In the blog comments, which two people debated the web's role in disrupting peer review at last year's ALPSP conference?

- _Page excerpt_:
----
Blogger andypowe11 said...

Thanks for the summary...

Interesting that this debate doesn't seem to have acknowledged that the web potentially disrupts the 'peer review' process itself, as well as disrupting the mechanisms by which the resulting publications are managed, made available and shared?

I think that Cameron Neylon touched on this in his talk on Monday afternoon.

Was there any discussion on that point or is it generally perceived to be too left field (for publishers, funders, institutions and researchers alike!)?

4:02 pm  
Blogger Charlie Rapple said...

Hi Andy - I don't think they did get onto this topic - probably because there just wasn't enough time (something we might try to address by allowing a longer debate slot next year). Did you see any of the reports on the ALPSP conference last year? The role of the web in disrupting peer review was the subject of a debate there between Tracey Brown from Sense About Science and Richard Smith, erstwhile BMJ editor. It was reported in Research Information (http://bit.ly/eDSVlm) and recorded by River Valley (http://bit.ly/dL0RQT). My summary would be that it's not so much that the issue is perceived as too leftfield, more that the tenure system needs to change before disruption elsewhere can have real impact. While academic credibility / careers are still based on peer-reviewed publication, peer review - even with all its flaws - will continue to thrive despite emerging alternatives.
----
- _Extracted data_:
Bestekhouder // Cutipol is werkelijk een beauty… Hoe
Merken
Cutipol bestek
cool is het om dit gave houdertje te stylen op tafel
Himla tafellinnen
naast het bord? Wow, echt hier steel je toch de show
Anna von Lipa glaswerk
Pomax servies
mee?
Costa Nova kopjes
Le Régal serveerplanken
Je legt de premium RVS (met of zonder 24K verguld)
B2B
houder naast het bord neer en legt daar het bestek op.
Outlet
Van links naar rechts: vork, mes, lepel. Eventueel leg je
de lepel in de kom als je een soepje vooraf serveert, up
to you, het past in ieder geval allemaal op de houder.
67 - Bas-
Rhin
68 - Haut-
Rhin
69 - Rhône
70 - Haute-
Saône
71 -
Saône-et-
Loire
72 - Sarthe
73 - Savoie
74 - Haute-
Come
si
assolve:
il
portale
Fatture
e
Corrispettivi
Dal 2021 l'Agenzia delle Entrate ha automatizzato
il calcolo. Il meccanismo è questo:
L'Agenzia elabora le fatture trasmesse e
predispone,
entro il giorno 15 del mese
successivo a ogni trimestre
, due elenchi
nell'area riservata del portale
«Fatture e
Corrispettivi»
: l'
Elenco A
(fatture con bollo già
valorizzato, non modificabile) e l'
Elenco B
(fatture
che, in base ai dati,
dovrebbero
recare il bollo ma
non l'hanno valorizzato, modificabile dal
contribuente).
----
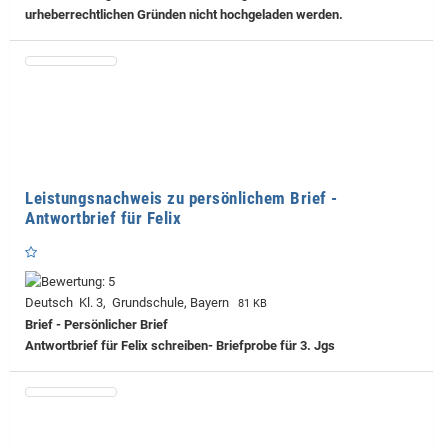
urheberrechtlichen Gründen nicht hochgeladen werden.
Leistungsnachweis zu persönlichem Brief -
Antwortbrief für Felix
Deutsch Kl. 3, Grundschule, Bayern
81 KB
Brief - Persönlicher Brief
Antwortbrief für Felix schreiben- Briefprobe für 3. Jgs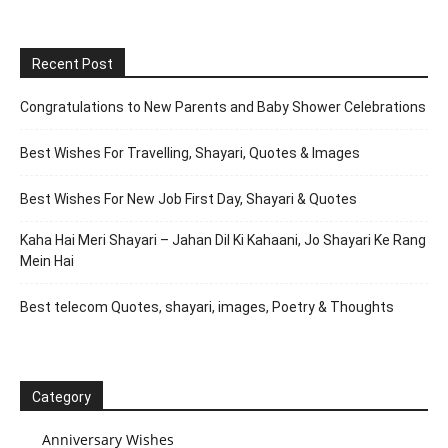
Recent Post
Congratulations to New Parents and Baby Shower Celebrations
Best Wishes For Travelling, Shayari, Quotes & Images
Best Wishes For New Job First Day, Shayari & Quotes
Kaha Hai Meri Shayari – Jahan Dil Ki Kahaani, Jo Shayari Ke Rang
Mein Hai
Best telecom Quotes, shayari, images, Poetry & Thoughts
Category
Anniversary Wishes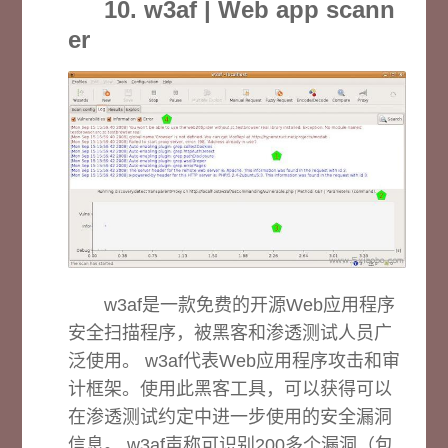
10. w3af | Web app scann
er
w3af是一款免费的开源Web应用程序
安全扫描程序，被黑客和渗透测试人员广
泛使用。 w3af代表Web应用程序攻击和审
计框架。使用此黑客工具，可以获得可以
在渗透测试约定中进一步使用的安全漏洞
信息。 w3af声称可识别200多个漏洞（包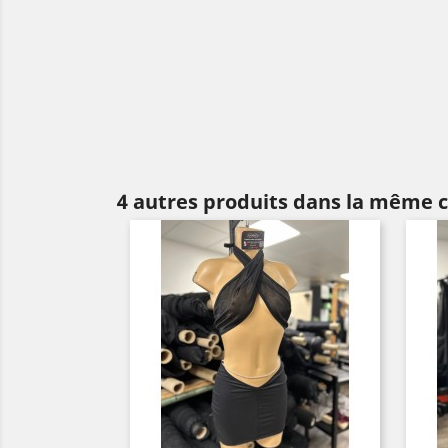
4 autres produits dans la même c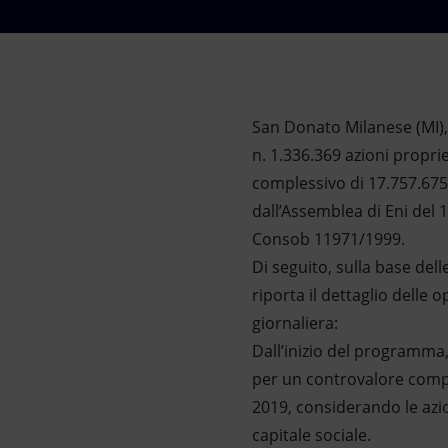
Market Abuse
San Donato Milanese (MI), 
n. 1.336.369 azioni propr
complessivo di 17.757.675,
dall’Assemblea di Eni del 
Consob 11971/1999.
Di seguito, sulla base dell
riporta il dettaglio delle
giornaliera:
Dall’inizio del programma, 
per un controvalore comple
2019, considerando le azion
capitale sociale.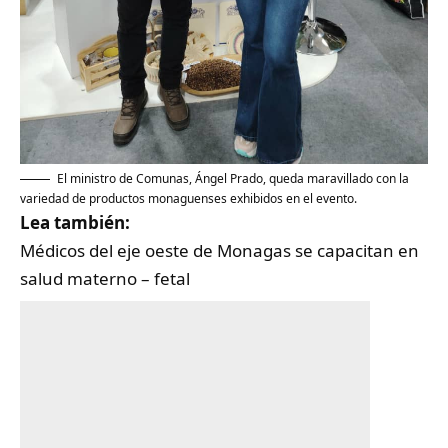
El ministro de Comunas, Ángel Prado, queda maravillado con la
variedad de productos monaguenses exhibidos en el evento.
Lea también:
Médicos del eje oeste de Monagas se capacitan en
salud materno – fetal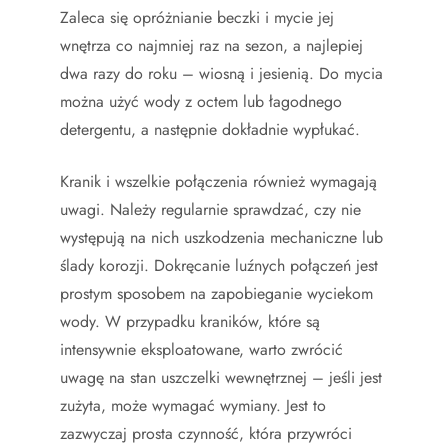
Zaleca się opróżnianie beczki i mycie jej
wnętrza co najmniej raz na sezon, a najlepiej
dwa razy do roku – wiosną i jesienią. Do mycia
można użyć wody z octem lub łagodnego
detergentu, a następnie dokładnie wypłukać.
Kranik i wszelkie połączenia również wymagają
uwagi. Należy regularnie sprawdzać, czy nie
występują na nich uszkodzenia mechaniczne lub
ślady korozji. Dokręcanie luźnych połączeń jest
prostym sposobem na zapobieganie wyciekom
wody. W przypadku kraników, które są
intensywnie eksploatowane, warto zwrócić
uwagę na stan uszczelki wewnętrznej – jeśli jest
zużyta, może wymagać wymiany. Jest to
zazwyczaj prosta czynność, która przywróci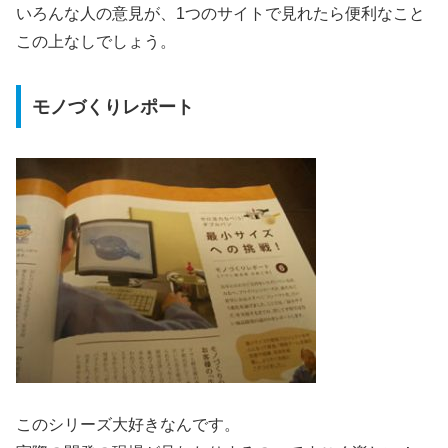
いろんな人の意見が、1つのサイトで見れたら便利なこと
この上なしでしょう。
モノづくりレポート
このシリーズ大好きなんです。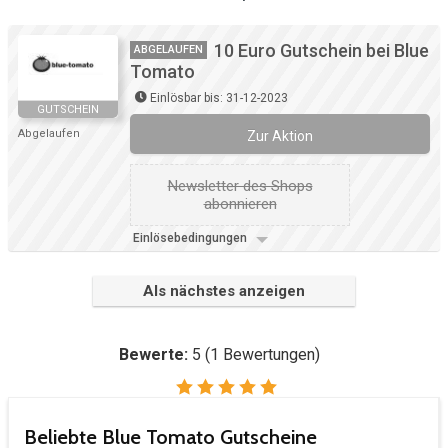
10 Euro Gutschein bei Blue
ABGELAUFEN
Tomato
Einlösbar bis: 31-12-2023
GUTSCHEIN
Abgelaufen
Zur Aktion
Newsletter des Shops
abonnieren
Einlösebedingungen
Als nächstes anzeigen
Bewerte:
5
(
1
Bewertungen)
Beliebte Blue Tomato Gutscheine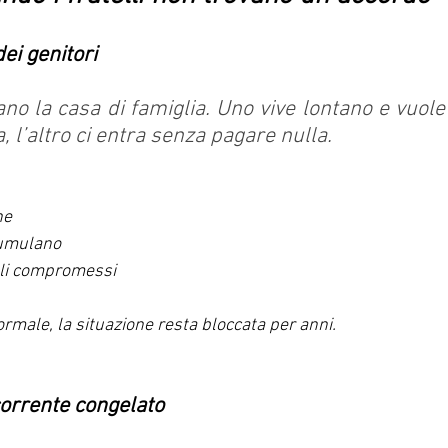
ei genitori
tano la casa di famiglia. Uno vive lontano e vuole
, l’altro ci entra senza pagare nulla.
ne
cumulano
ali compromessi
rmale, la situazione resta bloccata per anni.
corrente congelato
----
- _Expected output_: Tracey Brown from Sense About Science and Richard Smith, erstwhile BMJ editor.